Les Intellectuels faussaires : Le triomphe médiatique des experts en mensonge (sous-titré dans sa deuxième édition de 2012 Il est plus facile de critiquer Sarkozy que BHL) est un ouvrage du géopolitologue et essayiste Pascal Boniface paru en 2011. La question centrale de l'ouvrage concerne le rapport à la sincérité : La différence entre vérité et mensonge est-elle ou non un critère de distinction et de crédibilité[1] ?

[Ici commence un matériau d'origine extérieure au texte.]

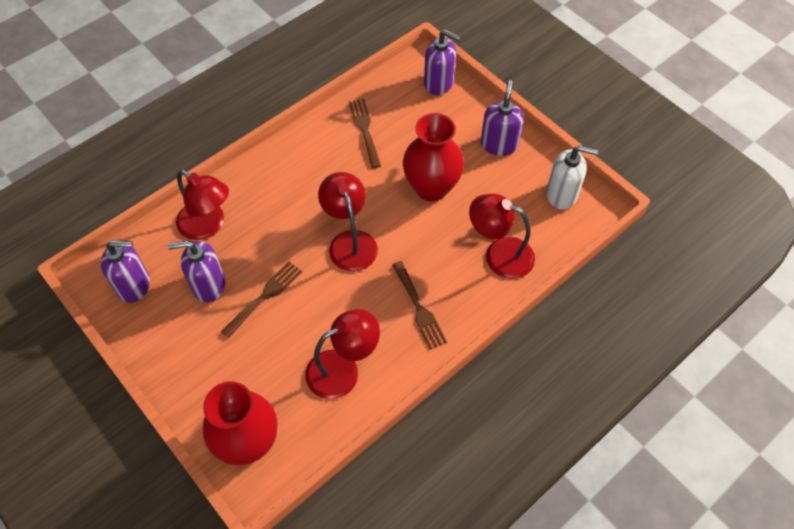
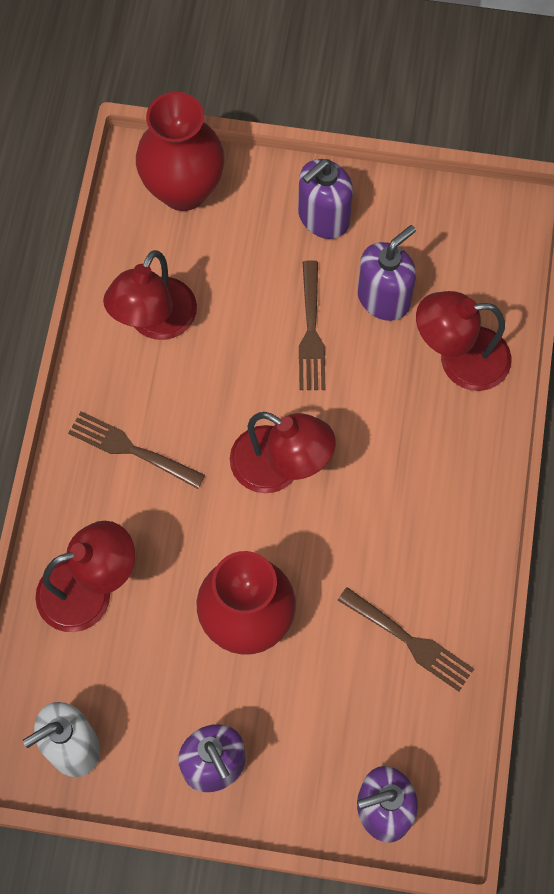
camera: 140 degrees right, 10 degrees up
purple soap dispenser [101,241,150,303] -> purple soap dispenser moved to [298,159,353,239]

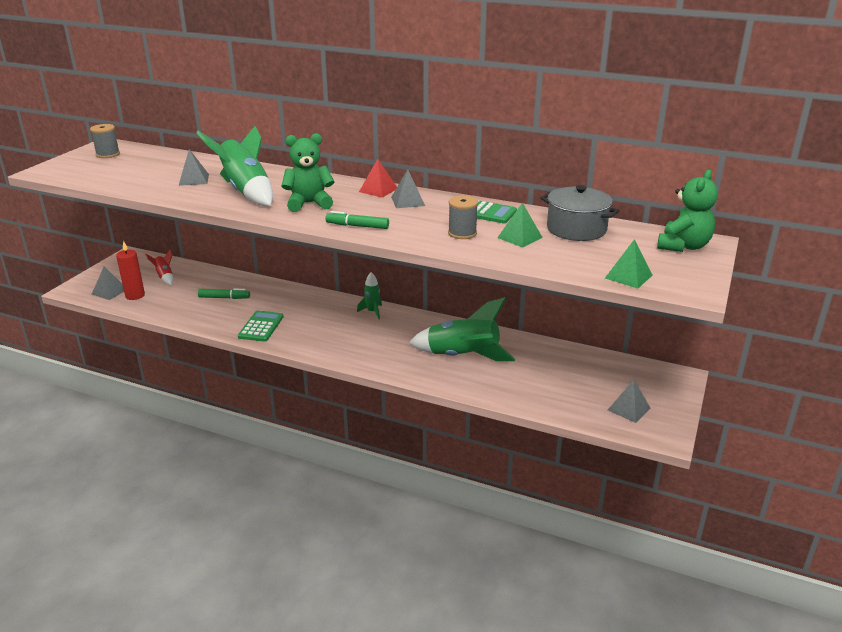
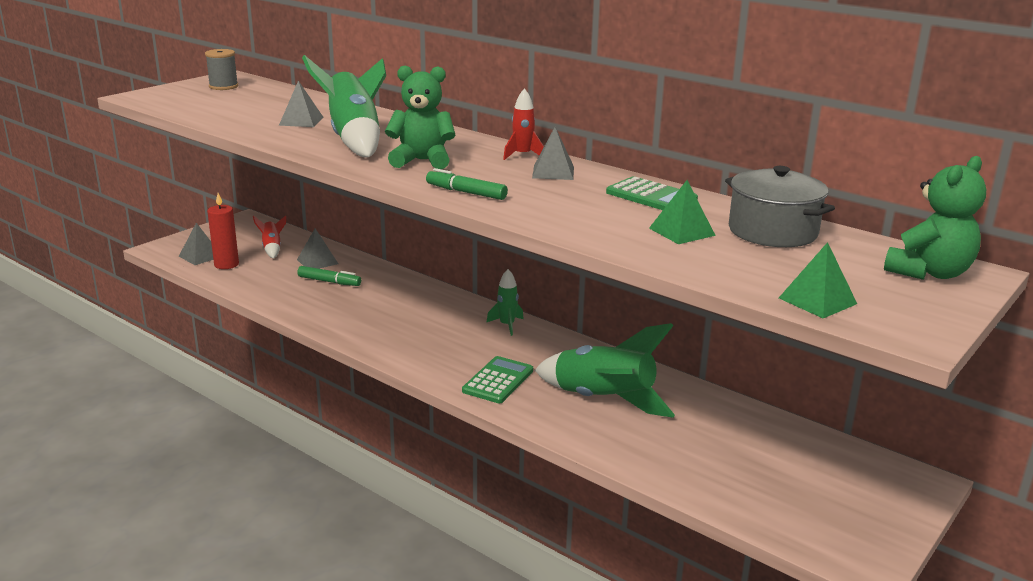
camera: 15 degrees right, 5 degrees down
green calculator [238,311,284,342] -> green calculator moved to [462,356,533,403]
red pyramid [359,159,397,198] -> red rocket [503,88,544,160]
grey spool [448,195,478,239] -> none
grey pyramid [608,380,650,423] -> grey pyramid moved to [297,228,338,269]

Les intellectuels faussaires sont des personnalités qui assènent sans scrupules des contrevérités (fake news) pour défendre une cause et qui restent quasi intouchables. Trop peu de personnes osent dénoncer leurs « petits arrangements » avec la vérité. Pourtant, le triomphe de ces « serials menteurs » représente une véritable menace pour la mise à disposition du grand public d'une information de qualité et pour la vivacité de la démocratie. Ces personnalités bien connues qui s'affichent dans les médias se drapent dans une morale sur mesure que Pascal Boniface s'efforce d'exhiber afin de dénoncer ce qu'il considère comme une nouvelle « trahison des clercs »[2]. L'auteur dénonce les journalistes complices qui, présents et conscients d'un « mensonge volontaire et assumé » se refusent à le relever ; négligeant ainsi d'éclairer le public, bafouant la déontologie et la mission du journaliste dans la quête de vérité[3]. Finalement, l'auteur trouve que « nos intellectuels faussaires, dont les mensonges ne trompent plus le grand public, [.] continuent de prospérer grâce à la connivence dont ils bénéficient, contribu[ant ainsi] à la montée de l'extrême droite »[4].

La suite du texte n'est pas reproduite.